Eu ia responder quando vi a silhueta de Julian no fim do corredor. Ele estava virando na nossa direção, o celular agora abaixado, a atenção dele vasculhando o corredor com um foco predatório.

O pânico me atravessou. Sem pensar, eu me virei na direção de Lucian e agarrei a frente do paletó dele, puxando-o aberto e me apertando contra o peito dele. O corpo dele ficou rígido de surpresa, as mãos pairando, incertas, perto dos meus ombros.

— Me ajuda — eu sussurrei, desesperada. — Por favor. Mais uma vez.

Eu conseguia ouvir os passos de Julian se aproximando, cada um como uma batida de tambor contra minhas costelas. Lucian ficou ali como uma estátua, sem se mexer, sem ajudar, só me encarando de cima com aqueles olhos escuros indecifráveis, e eu sentia Julian chegando a cada segundo que passava. No desespero, estiquei a mão pra trás e belisquei com força a bunda de Lucian.

Lucian puxou o ar de repente e então se mexeu. Um braço passou pela minha cintura e me puxou pra colar nele, enquanto a outra mão ergueu o paletó para nos esconder da vista. Ele me pressionou contra a parede, o corpo dele me bloqueando por completo, o rosto inclinado na direção do meu como se a gente estivesse tendo uma conversa íntima.

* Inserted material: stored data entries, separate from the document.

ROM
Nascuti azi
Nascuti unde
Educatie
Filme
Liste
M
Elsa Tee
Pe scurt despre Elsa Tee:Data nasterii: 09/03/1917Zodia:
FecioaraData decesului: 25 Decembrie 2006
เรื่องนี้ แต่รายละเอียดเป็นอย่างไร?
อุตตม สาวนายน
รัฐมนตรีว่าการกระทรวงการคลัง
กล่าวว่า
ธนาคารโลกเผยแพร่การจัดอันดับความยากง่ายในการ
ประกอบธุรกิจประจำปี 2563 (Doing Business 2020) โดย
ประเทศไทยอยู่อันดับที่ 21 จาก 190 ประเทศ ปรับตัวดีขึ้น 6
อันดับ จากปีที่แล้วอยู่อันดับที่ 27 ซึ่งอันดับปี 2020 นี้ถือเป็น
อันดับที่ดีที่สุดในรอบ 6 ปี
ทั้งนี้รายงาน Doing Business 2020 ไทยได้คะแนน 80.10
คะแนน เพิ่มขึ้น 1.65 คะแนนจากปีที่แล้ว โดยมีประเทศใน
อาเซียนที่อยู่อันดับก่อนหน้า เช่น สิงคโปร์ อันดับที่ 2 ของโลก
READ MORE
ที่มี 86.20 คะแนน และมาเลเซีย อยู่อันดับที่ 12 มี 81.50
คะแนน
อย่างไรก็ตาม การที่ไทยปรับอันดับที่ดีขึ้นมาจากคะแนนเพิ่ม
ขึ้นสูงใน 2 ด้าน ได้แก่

Eu senti o cheiro fraco de cedro e de alguma coisa mais escura, senti o calor dele através das nossas roupas apesar do frio do corredor. Meu coração batia tão forte que eu achei que ia romper as costelas. Mantive o rosto virado pro peito de Lucian, escondida sob a sombra do paletó dele e o abrigo do corpo dele.

Os passos de Julian pararam ali perto. Perto demais. Eu prendi a respiração e me encolhi mais contra Lucian, que permaneceu perfeitamente imóvel, exceto pela leve tensão nos ombros.

— Sai. — A voz de Julian cortou o ar como uma lâmina, fria e mandona, carregada de uma raiva mal contida.